*** Opening EXERCISE MATERIAL ***
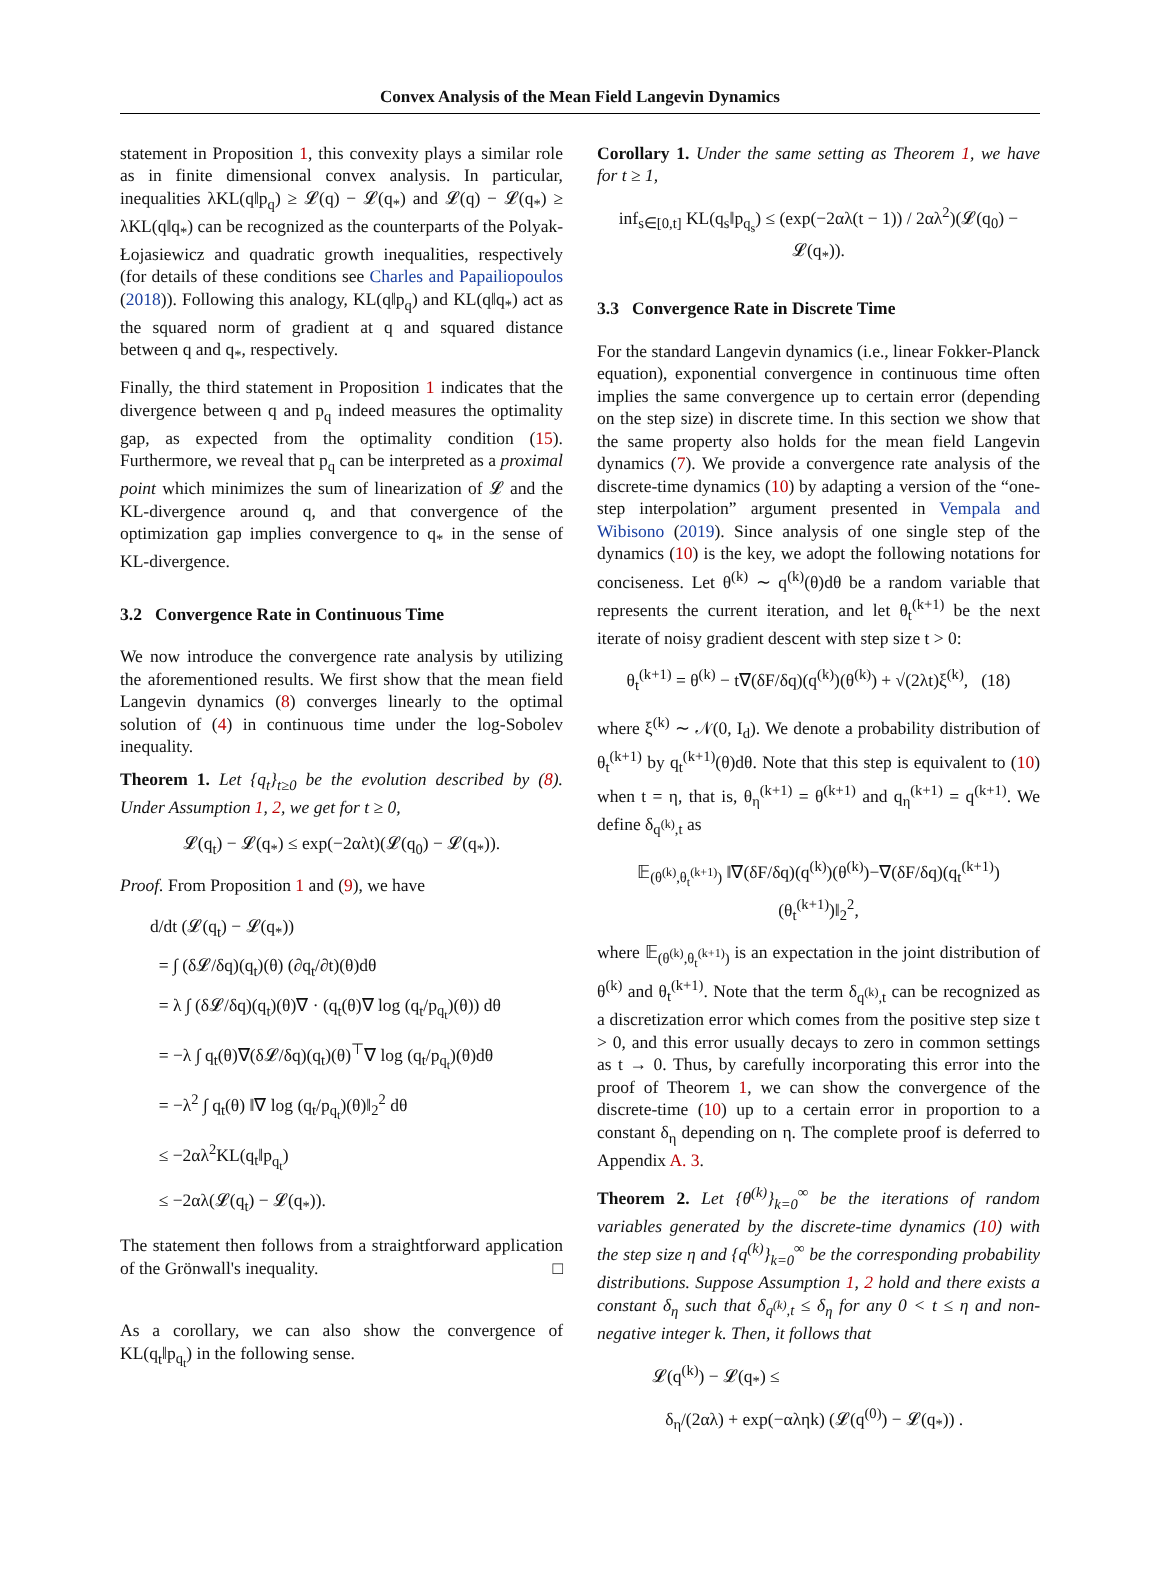Convex Analysis of the Mean Field Langevin Dynamics
statement in Proposition 1, this convexity plays a similar role as in finite dimensional convex analysis. In particular, inequalities λKL(q‖p<sub>q</sub>) ≥ 𝓛(q) − 𝓛(q<sub>*</sub>) and 𝓛(q) − 𝓛(q<sub>*</sub>) ≥ λKL(q‖q<sub>*</sub>) can be recognized as the counterparts of the Polyak-Łojasiewicz and quadratic growth inequalities, respectively (for details of these conditions see Charles and Papailiopoulos (2018)). Following this analogy, KL(q‖p<sub>q</sub>) and KL(q‖q<sub>*</sub>) act as the squared norm of gradient at q and squared distance between q and q<sub>*</sub>, respectively.
Finally, the third statement in Proposition 1 indicates that the divergence between q and p<sub>q</sub> indeed measures the optimality gap, as expected from the optimality condition (15). Furthermore, we reveal that p<sub>q</sub> can be interpreted as a proximal point which minimizes the sum of linearization of 𝓛 and the KL-divergence around q, and that convergence of the optimization gap implies convergence to q<sub>*</sub> in the sense of KL-divergence.
3.2 Convergence Rate in Continuous Time
We now introduce the convergence rate analysis by utilizing the aforementioned results. We first show that the mean field Langevin dynamics (8) converges linearly to the optimal solution of (4) in continuous time under the log-Sobolev inequality.
Theorem 1. Let {q<sub>t</sub>}<sub>t≥0</sub> be the evolution described by (8). Under Assumption 1, 2, we get for t ≥ 0,
𝓛(q<sub>t</sub>) − 𝓛(q<sub>*</sub>) ≤ exp(−2αλt)(𝓛(q<sub>0</sub>) − 𝓛(q<sub>*</sub>)).
Proof. From Proposition 1 and (9), we have
d/dt (𝓛(q<sub>t</sub>) − 𝓛(q<sub>*</sub>))
= ∫ (δ𝓛/δq)(q<sub>t</sub>)(θ) (∂q<sub>t</sub>/∂t)(θ)dθ
= λ ∫ (δ𝓛/δq)(q<sub>t</sub>)(θ)∇ · (q<sub>t</sub>(θ)∇ log (q<sub>t</sub>/p<sub>q<sub>t</sub></sub>)(θ)) dθ
= −λ ∫ q<sub>t</sub>(θ)∇(δ𝓛/δq)(q<sub>t</sub>)(θ)<sup>⊤</sup>∇ log (q<sub>t</sub>/p<sub>q<sub>t</sub></sub>)(θ)dθ
= −λ<sup>2</sup> ∫ q<sub>t</sub>(θ) ‖∇ log (q<sub>t</sub>/p<sub>q<sub>t</sub></sub>)(θ)‖<sub>2</sub><sup>2</sup> dθ
≤ −2αλ<sup>2</sup>KL(q<sub>t</sub>‖p<sub>q<sub>t</sub></sub>)
≤ −2αλ(𝓛(q<sub>t</sub>) − 𝓛(q<sub>*</sub>)).
The statement then follows from a straightforward application of the Grönwall's inequality. □
As a corollary, we can also show the convergence of KL(q<sub>t</sub>‖p<sub>q<sub>t</sub></sub>) in the following sense.
Corollary 1. Under the same setting as Theorem 1, we have for t ≥ 1,
inf<sub>s∈[0,t]</sub> KL(q<sub>s</sub>‖p<sub>q<sub>s</sub></sub>) ≤ (exp(−2αλ(t − 1)) / 2αλ<sup>2</sup>)(𝓛(q<sub>0</sub>) − 𝓛(q<sub>*</sub>)).
3.3 Convergence Rate in Discrete Time
For the standard Langevin dynamics (i.e., linear Fokker-Planck equation), exponential convergence in continuous time often implies the same convergence up to certain error (depending on the step size) in discrete time. In this section we show that the same property also holds for the mean field Langevin dynamics (7). We provide a convergence rate analysis of the discrete-time dynamics (10) by adapting a version of the “one-step interpolation” argument presented in Vempala and Wibisono (2019). Since analysis of one single step of the dynamics (10) is the key, we adopt the following notations for conciseness. Let θ<sup>(k)</sup> ∼ q<sup>(k)</sup>(θ)dθ be a random variable that represents the current iteration, and let θ<sub>t</sub><sup>(k+1)</sup> be the next iterate of noisy gradient descent with step size t > 0:
θ<sub>t</sub><sup>(k+1)</sup> = θ<sup>(k)</sup> − t∇(δF/δq)(q<sup>(k)</sup>)(θ<sup>(k)</sup>) + √(2λt)ξ<sup>(k)</sup>, (18)
where ξ<sup>(k)</sup> ∼ 𝒩(0, I<sub>d</sub>). We denote a probability distribution of θ<sub>t</sub><sup>(k+1)</sup> by q<sub>t</sub><sup>(k+1)</sup>(θ)dθ. Note that this step is equivalent to (10) when t = η, that is, θ<sub>η</sub><sup>(k+1)</sup> = θ<sup>(k+1)</sup> and q<sub>η</sub><sup>(k+1)</sup> = q<sup>(k+1)</sup>. We define δ<sub>q<sup>(k)</sup>,t</sub> as
𝔼<sub>(θ<sup>(k)</sup>,θ<sub>t</sub><sup>(k+1)</sup>)</sub> ‖∇(δF/δq)(q<sup>(k)</sup>)(θ<sup>(k)</sup>)−∇(δF/δq)(q<sub>t</sub><sup>(k+1)</sup>)(θ<sub>t</sub><sup>(k+1)</sup>)‖<sub>2</sub><sup>2</sup>,
where 𝔼<sub>(θ<sup>(k)</sup>,θ<sub>t</sub><sup>(k+1)</sup>)</sub> is an expectation in the joint distribution of θ<sup>(k)</sup> and θ<sub>t</sub><sup>(k+1)</sup>. Note that the term δ<sub>q<sup>(k)</sup>,t</sub> can be recognized as a discretization error which comes from the positive step size t > 0, and this error usually decays to zero in common settings as t → 0. Thus, by carefully incorporating this error into the proof of Theorem 1, we can show the convergence of the discrete-time (10) up to a certain error in proportion to a constant δ<sub>η</sub> depending on η. The complete proof is deferred to Appendix A. 3.
Theorem 2. Let {θ<sup>(k)</sup>}<sub>k=0</sub><sup>∞</sup> be the iterations of random variables generated by the discrete-time dynamics (10) with the step size η and {q<sup>(k)</sup>}<sub>k=0</sub><sup>∞</sup> be the corresponding probability distributions. Suppose Assumption 1, 2 hold and there exists a constant δ<sub>η</sub> such that δ<sub>q<sup>(k)</sup>,t</sub> ≤ δ<sub>η</sub> for any 0 < t ≤ η and non-negative integer k. Then, it follows that
𝓛(q<sup>(k)</sup>) − 𝓛(q<sub>*</sub>) ≤
δ<sub>η</sub>/(2αλ) + exp(−αληk) (𝓛(q<sup>(0)</sup>) − 𝓛(q<sub>*</sub>)) .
*** Closing EXERCISE MATERIAL ***
# WHAT YOU NEED TO DO
Your task is to restate, word for word, only those lines above that fall between the line holding "Corollary 1. Under" and the line holding "where ξ<sup>(k)</sup> ∼", inclusive.

# TASK ANSWER
Corollary 1. Under the same setting as Theorem 1, we have for t ≥ 1,
inf<sub>s∈[0,t]</sub> KL(q<sub>s</sub>‖p<sub>q<sub>s</sub></sub>) ≤ (exp(−2αλ(t − 1)) / 2αλ<sup>2</sup>)(𝓛(q<sub>0</sub>) − 𝓛(q<sub>*</sub>)).
3.3 Convergence Rate in Discrete Time
For the standard Langevin dynamics (i.e., linear Fokker-Planck equation), exponential convergence in continuous time often implies the same convergence up to certain error (depending on the step size) in discrete time. In this section we show that the same property also holds for the mean field Langevin dynamics (7). We provide a convergence rate analysis of the discrete-time dynamics (10) by adapting a version of the “one-step interpolation” argument presented in Vempala and Wibisono (2019). Since analysis of one single step of the dynamics (10) is the key, we adopt the following notations for conciseness. Let θ<sup>(k)</sup> ∼ q<sup>(k)</sup>(θ)dθ be a random variable that represents the current iteration, and let θ<sub>t</sub><sup>(k+1)</sup> be the next iterate of noisy gradient descent with step size t > 0:
θ<sub>t</sub><sup>(k+1)</sup> = θ<sup>(k)</sup> − t∇(δF/δq)(q<sup>(k)</sup>)(θ<sup>(k)</sup>) + √(2λt)ξ<sup>(k)</sup>, (18)
where ξ<sup>(k)</sup> ∼ 𝒩(0, I<sub>d</sub>). We denote a probability distribution of θ<sub>t</sub><sup>(k+1)</sup> by q<sub>t</sub><sup>(k+1)</sup>(θ)dθ. Note that this step is equivalent to (10) when t = η, that is, θ<sub>η</sub><sup>(k+1)</sup> = θ<sup>(k+1)</sup> and q<sub>η</sub><sup>(k+1)</sup> = q<sup>(k+1)</sup>. We define δ<sub>q<sup>(k)</sup>,t</sub> as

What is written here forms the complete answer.